Edito
vendredi 15 août 2008 par penvins

La littérature que nous avons décidé de soutenir est une littérature « exigée ». C’est là l’un des sens d’Exigence : Littérature. Une littérature qui s’impose à son auteur, qui parle d’une manière ou d’une autre de ce qui lui est essentiel, de ce qui lui remue les tripes et le fait réagir, du plus profond de l’être, de ce qui se passe dans sa vie quotidienne au-dessous de la ligne de partage du conscient et de l’inconscient, de ce qui embarrasse ou réjouit ses relations à l’autre. Ainsi parler de soi c’est forcément parler de ses proches mais non pas en parler à la surface des choses mais bien au contraire dans l’indicible, l’imprononçable, ce que le langage ordinaire se refuse à dire et qui exige la métaphore, le déplacement, la reconstruction pour pouvoir espérer être entendu.

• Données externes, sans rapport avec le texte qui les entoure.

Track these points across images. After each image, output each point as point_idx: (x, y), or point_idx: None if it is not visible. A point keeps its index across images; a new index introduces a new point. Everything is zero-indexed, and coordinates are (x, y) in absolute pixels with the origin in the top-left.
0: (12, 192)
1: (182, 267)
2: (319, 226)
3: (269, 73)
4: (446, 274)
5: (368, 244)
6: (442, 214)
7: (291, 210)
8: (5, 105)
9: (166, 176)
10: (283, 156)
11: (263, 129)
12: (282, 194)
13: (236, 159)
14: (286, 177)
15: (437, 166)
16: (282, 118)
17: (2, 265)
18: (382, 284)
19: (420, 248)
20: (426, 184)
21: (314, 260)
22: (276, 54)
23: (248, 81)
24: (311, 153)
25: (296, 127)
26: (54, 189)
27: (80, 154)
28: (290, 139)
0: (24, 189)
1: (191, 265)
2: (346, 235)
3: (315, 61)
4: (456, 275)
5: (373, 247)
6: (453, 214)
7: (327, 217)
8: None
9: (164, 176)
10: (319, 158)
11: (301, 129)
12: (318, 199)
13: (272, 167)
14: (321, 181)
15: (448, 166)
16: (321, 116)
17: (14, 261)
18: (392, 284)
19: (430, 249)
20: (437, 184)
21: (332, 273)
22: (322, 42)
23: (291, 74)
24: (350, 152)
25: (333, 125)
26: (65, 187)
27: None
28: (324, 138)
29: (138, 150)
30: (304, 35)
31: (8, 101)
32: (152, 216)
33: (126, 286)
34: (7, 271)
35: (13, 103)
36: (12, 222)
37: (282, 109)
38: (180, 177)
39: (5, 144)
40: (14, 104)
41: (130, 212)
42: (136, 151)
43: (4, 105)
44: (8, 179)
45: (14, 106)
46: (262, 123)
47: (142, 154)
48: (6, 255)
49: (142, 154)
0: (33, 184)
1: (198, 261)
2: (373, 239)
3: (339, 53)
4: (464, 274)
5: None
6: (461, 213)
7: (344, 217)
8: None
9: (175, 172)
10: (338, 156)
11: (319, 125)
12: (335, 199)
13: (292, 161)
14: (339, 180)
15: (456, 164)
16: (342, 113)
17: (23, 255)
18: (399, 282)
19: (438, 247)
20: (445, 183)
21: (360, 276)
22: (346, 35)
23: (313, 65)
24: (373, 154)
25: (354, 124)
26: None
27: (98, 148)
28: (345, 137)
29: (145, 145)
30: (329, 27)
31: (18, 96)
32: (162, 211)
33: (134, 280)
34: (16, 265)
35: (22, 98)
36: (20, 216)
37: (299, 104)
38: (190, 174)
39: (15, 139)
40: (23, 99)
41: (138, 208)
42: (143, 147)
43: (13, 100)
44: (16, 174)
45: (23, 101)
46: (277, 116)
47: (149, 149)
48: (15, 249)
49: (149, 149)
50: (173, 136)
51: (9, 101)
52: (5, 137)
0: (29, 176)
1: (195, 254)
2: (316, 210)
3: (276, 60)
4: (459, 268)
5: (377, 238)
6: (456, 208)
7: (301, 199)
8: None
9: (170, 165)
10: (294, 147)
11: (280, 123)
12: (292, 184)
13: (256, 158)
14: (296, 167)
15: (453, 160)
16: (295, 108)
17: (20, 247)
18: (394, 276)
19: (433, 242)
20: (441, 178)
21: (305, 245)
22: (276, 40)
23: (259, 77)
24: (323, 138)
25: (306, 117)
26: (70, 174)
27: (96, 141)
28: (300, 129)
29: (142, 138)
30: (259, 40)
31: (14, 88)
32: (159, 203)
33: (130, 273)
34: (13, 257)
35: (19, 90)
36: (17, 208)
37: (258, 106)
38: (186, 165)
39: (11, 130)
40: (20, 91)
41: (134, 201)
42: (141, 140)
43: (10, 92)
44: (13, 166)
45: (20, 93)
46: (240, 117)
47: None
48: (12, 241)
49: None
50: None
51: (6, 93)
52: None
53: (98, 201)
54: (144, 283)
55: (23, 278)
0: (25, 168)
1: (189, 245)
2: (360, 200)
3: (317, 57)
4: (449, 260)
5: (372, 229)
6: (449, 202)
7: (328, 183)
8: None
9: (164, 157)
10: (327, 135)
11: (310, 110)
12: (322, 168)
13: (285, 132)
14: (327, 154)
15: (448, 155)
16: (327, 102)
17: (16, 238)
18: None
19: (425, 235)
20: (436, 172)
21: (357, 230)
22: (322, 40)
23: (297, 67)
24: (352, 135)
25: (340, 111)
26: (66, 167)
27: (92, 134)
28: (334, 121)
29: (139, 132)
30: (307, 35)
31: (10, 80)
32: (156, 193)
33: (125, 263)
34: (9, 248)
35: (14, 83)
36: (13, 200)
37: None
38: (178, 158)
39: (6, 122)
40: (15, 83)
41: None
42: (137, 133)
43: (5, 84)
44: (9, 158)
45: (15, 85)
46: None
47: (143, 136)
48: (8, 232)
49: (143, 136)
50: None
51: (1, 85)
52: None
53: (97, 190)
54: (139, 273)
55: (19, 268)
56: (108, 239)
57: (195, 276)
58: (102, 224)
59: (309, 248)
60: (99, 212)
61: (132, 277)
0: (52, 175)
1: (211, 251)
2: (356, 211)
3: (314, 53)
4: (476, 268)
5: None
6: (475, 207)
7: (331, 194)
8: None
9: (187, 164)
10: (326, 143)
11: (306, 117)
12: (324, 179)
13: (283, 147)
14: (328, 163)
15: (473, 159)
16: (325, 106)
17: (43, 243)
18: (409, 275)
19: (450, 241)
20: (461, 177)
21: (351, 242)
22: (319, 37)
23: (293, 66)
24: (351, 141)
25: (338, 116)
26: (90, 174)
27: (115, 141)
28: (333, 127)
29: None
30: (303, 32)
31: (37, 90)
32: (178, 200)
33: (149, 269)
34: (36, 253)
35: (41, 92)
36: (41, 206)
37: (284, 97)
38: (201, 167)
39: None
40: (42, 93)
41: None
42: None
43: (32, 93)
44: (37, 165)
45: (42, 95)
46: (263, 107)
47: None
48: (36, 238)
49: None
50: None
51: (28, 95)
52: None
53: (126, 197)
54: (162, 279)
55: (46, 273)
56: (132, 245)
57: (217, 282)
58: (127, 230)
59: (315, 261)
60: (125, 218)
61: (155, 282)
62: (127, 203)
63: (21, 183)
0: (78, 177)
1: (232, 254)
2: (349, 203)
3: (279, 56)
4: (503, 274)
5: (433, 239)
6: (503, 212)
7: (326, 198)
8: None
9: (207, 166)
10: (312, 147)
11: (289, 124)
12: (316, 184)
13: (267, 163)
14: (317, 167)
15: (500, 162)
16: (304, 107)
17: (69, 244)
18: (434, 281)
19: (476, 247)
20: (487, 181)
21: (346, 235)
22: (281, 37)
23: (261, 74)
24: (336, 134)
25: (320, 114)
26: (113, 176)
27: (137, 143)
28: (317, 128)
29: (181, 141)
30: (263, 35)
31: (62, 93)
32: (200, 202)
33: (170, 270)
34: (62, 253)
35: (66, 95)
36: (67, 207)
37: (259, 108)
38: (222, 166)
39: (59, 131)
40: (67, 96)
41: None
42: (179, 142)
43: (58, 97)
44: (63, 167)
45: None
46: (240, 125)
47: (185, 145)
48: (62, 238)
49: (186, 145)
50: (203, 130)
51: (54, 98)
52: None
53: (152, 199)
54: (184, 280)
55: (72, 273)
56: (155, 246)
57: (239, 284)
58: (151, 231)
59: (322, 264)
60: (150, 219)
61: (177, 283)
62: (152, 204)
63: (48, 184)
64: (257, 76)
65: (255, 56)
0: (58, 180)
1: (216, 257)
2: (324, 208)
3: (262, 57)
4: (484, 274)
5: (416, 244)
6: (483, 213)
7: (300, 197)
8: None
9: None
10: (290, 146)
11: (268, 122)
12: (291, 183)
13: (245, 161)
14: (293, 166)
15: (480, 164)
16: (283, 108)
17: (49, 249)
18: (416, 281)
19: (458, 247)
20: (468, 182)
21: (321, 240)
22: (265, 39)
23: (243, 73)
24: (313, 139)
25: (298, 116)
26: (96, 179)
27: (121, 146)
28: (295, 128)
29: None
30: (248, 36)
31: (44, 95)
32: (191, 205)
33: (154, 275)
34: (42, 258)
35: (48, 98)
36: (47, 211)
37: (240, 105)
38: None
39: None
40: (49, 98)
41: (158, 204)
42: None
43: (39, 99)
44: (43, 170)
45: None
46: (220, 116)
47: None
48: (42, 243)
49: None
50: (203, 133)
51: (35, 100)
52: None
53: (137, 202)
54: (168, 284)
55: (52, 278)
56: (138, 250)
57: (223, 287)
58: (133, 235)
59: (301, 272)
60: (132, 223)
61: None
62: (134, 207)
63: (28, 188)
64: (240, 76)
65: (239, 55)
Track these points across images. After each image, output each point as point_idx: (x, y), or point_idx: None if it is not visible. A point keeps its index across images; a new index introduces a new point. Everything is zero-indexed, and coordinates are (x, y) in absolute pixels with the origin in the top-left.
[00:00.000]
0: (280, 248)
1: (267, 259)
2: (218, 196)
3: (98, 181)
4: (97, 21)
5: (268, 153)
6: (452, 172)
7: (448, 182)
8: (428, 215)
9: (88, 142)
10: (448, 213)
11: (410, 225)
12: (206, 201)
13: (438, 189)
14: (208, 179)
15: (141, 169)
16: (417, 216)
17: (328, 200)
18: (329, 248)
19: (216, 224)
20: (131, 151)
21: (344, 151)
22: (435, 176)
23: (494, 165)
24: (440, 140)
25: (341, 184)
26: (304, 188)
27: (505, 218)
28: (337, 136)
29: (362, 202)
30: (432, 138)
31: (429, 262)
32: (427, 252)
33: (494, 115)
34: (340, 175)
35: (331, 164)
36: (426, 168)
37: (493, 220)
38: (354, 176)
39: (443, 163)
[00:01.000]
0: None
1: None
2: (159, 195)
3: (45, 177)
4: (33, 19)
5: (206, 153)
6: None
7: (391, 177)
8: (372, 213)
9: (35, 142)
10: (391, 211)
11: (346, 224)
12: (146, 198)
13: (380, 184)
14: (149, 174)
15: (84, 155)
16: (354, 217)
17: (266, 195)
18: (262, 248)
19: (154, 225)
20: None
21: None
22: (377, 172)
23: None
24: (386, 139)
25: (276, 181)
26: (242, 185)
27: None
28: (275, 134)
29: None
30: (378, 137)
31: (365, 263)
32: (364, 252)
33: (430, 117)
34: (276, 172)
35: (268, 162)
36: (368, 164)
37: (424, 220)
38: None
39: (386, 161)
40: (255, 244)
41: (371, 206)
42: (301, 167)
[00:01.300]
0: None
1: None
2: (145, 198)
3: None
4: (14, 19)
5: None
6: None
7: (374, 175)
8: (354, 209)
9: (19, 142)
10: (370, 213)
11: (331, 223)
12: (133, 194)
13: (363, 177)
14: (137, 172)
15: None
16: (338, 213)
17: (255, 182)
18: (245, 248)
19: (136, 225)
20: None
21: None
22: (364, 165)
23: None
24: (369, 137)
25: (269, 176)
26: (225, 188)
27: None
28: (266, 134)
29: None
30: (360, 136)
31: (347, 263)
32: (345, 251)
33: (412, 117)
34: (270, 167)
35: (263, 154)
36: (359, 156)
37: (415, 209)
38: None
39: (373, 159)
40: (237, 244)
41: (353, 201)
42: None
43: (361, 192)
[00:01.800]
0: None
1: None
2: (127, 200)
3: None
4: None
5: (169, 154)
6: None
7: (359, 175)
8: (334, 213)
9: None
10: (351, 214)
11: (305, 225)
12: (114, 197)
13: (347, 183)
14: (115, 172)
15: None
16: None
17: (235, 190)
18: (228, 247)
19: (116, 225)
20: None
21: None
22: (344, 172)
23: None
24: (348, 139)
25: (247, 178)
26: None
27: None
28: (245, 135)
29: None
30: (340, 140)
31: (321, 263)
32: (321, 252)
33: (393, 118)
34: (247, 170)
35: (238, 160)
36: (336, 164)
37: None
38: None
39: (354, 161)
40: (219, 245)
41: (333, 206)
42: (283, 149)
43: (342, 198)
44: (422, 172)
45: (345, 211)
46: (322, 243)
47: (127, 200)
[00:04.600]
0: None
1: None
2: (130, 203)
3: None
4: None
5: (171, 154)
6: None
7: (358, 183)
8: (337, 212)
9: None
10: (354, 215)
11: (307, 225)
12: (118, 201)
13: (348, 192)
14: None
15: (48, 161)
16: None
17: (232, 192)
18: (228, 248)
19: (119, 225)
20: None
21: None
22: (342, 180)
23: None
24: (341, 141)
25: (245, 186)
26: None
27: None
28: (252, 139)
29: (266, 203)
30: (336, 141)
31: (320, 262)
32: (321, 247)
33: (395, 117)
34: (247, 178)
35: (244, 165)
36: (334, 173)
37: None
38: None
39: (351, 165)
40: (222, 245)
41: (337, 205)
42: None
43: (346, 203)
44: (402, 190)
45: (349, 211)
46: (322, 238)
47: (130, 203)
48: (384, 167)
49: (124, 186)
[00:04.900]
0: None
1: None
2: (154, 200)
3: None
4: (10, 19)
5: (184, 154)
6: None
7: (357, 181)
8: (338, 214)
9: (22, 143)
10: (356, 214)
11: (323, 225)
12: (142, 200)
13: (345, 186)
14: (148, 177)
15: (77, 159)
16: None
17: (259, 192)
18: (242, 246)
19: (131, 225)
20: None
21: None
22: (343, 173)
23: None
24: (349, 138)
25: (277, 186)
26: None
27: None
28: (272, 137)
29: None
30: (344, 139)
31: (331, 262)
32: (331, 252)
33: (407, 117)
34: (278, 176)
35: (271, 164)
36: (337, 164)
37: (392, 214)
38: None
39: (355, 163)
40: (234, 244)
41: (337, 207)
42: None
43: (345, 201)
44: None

Ce travail littéraire s’il permet à l’auteur d’évoquer ce qui lui tient le plus à cœur, ne lui permet pas, dans la mesure où il s’y implique totalement, d’échapper au regard de ceux qui le connaissent le mieux, ses proches.

Pour évoquer des cas qui parleront peut-être à nos lecteurs citons quelques ouvrages : Carte Joker [Alitheia/Franz], Un devoir [Jean-Paul/Lou/Eleonore], Vahé le Gaulois [Yolande/Vahé] , et enfin S’en fout la vie où Jacques d’Arribehaude évoque largement ses relations avec sa femme et sa fille d’adoption.

Les proches dans tous ces ouvrages sont pris à partie et bien entendu ne peuvent pas tous répondre. Pour prendre un autre exemple, ce n’est pas parce que la mère de Houellebecq se répand dans la presse qu’elle apporte une réponse à son fils. Sa réponse n’est pas à la hauteur, elle n’atteint pas son but puisqu’elle reste de ce côté-ci du conscient, bien au contraire elle ne peut qu’aggraver le mal-entendu.

Jacques d’Arribehaude rapporte que Céline disait que si l’on se soucie des réactions de ses proches dans le "rendu émotif" que l’on estime juste et vrai, on n’écrirait jamais. Il faut donc passer outre. Mais lorsque vient le moment de publier, les réactions sont là parfois violentes de ceux qui ne peuvent se défendre sur le terrain de la littérature. C’est la raison pour laquelle – et nous le regrettons - Jacques d’Arribehaude a préféré retirer son livre de la vente. Forme d’auto-censure, mais au moins le livre existe, il existe pour ceux qui l’ont déjà acheté, il existe surtout pour les générations à venir.

J’aurais pu aussi parler du Thérèse, mon amour de Julia Kristeva, on voit bien ici que le principal concerné est en mesure de répondre. On voit surtout que la littérature est revenue sur le terrain de l’intime, virage déjà ancien dont je dirais qu’Angot fut l’annonciatrice et qui balaye pour un temps cette littérature formaliste qui fut en vogue au milieu du siècle dernier.

Espérons simplement que ce nouvel ancrage humaniste débouchera sur une littérature provocatrice, débarrassée de ses hontes, une littérature qui s’exprime non plus simplement au titre de l’intime individuel mais au titre de ce que j’appellerais l’intime collectif, une littérature qui dise l’indicible, le non socialement correct alors que l’on voit notre société s’enfoncer de plus en plus dans la bienséance, le soi-disant raisonnable et le sur-moi triomphant.